= Source document =
--- START ---

The perception that we’re in the midst of a “she-cession” — in which women have lost jobs at a higher rate than men — has not been borne out. And this winter, more mothers have returned to paid work, bringing them closer to the employment levels of fathers, a new analysis of census data shows.

Last April, the number of mothers who were actively working and living with school-aged children plummeted 22 percent from the previous April, and the number of fathers who were actively working fell 15.5 percent, the data shows. But by late fall, enough mothers had returned to paid work that the decline among mothers and fathers was about equal, 7 percent below the year before.

“Neither of them have achieved pre-pandemic levels of active work, but mothers are no longer disproportionately affected,” said Misty L. Heggeness, a principal economist at the Census Bureau and a co-author of the new analysis.

Still, just about a quarter of children in the United States are back in school full time, and many parents’ child care responsibilities haven’t lessened. “In some sense, we should be more concerned,” she said. “There are still kids to take care of and all the work to be done.”

--- END ---

= Problems and tasks =
1 - In the article on mothers' employment, can you switch "plummeted" to "dropped" and give the part between "Last April, the" and "the year before.", inclusive, again?
2 - Answer these questions from the article on mothers' employment:
(a) By what percentage did the number of actively working mothers with school-aged children fall last April from the previous April?
(b) What position does Misty L. Heggeness hold?
(c) About what share of children in the United States are back in school full time?
3 - What are all the percentage figures given in the article on mothers' employment?

= Available data =

--- START ---

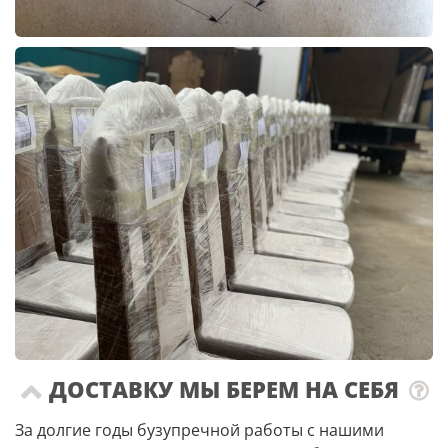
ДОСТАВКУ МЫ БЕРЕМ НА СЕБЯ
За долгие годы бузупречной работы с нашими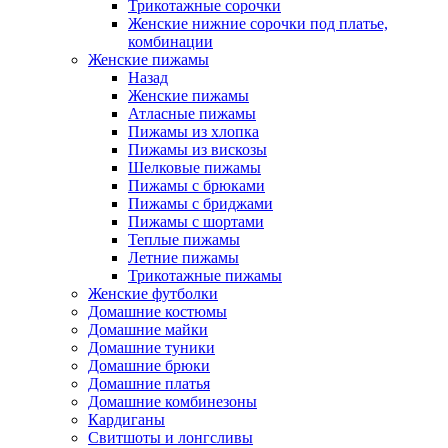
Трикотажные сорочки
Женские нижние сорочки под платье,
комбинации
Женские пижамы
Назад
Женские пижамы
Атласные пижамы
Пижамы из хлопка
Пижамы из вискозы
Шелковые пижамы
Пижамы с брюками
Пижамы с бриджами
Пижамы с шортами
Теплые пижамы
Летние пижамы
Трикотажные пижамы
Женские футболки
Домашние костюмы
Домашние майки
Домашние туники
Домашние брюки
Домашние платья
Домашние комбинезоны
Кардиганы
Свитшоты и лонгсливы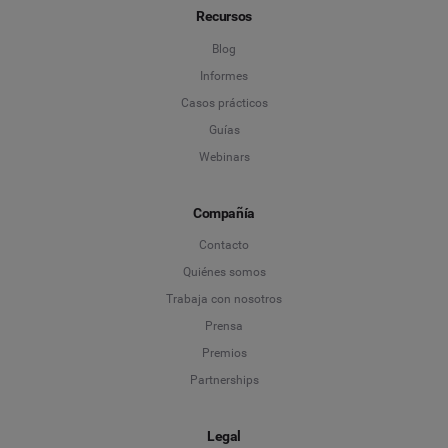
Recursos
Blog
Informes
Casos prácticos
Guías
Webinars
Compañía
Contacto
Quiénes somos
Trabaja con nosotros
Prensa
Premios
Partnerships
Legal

--- END ---
--- START ---

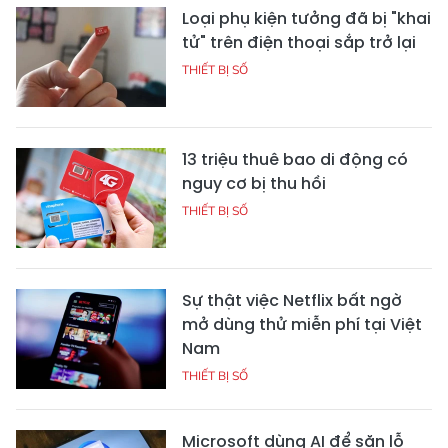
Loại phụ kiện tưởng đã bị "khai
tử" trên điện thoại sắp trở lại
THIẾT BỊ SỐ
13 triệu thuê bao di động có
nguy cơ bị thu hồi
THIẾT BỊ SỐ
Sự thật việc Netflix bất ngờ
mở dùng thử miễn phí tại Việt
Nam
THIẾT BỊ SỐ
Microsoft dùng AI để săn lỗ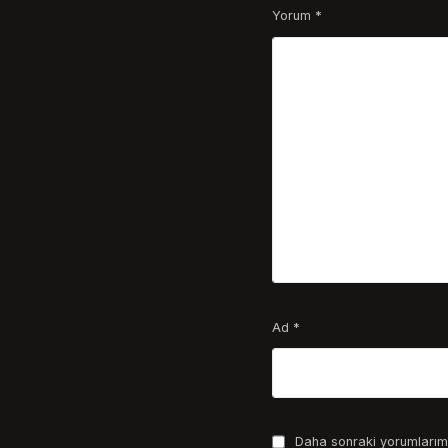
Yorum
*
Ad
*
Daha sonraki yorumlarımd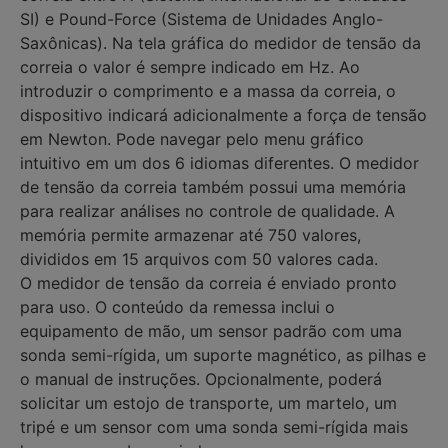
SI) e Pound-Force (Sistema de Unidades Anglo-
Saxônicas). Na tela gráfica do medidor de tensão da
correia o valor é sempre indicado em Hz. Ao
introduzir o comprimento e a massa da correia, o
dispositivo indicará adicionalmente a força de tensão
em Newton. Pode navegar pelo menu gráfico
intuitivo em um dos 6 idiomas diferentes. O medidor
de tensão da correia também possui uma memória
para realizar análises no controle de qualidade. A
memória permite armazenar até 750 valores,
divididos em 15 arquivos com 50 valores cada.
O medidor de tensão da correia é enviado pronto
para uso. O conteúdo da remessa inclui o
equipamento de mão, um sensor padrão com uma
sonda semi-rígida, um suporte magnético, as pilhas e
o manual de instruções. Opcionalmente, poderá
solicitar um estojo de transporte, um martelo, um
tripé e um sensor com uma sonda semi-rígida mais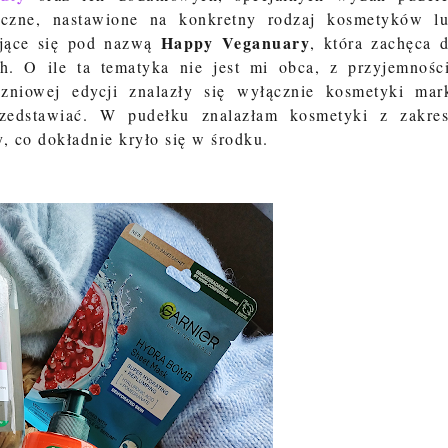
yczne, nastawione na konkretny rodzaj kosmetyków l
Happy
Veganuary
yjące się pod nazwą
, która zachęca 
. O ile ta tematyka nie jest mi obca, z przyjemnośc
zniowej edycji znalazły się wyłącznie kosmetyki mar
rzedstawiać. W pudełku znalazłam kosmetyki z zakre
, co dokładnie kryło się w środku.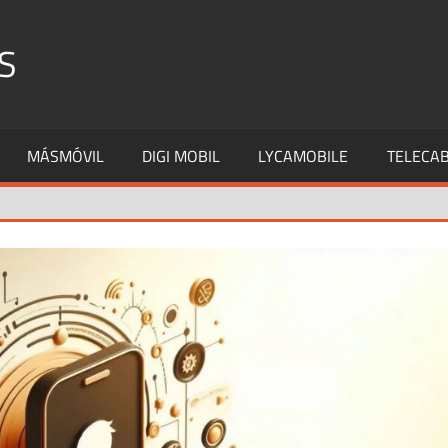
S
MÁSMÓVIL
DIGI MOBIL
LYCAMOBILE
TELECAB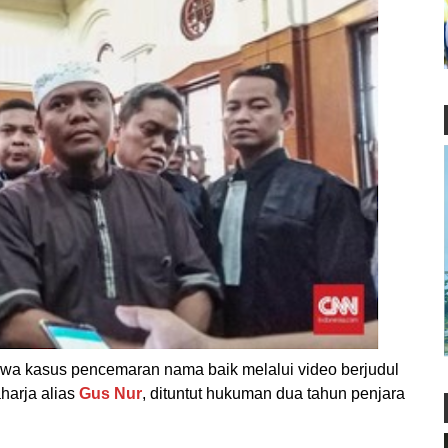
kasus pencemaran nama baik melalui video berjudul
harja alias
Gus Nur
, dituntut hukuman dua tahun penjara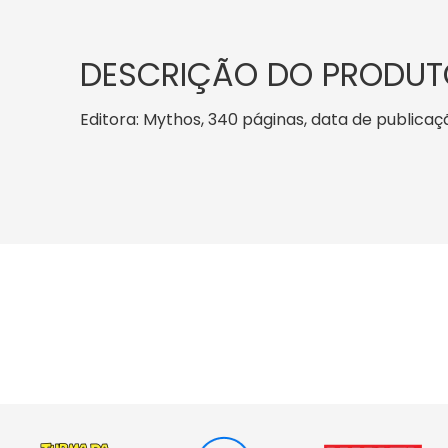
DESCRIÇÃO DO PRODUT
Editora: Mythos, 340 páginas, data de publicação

--- END ---

= Solutions per task =
1 -
Last April, the number of mothers who were actively working and living with school-aged children dropped 22 percent from the previous April, and the number of fathers who were actively working fell 15.5 percent, the data shows. But by late fall, enough mothers had returned to paid work that the decline among mothers and fathers was about equal, 7 percent below the year before.

2 -
(a) 22 percent
(b) A principal economist at the Census Bureau
(c) About a quarter

3 - 22 percent, 15.5 percent, 7 percent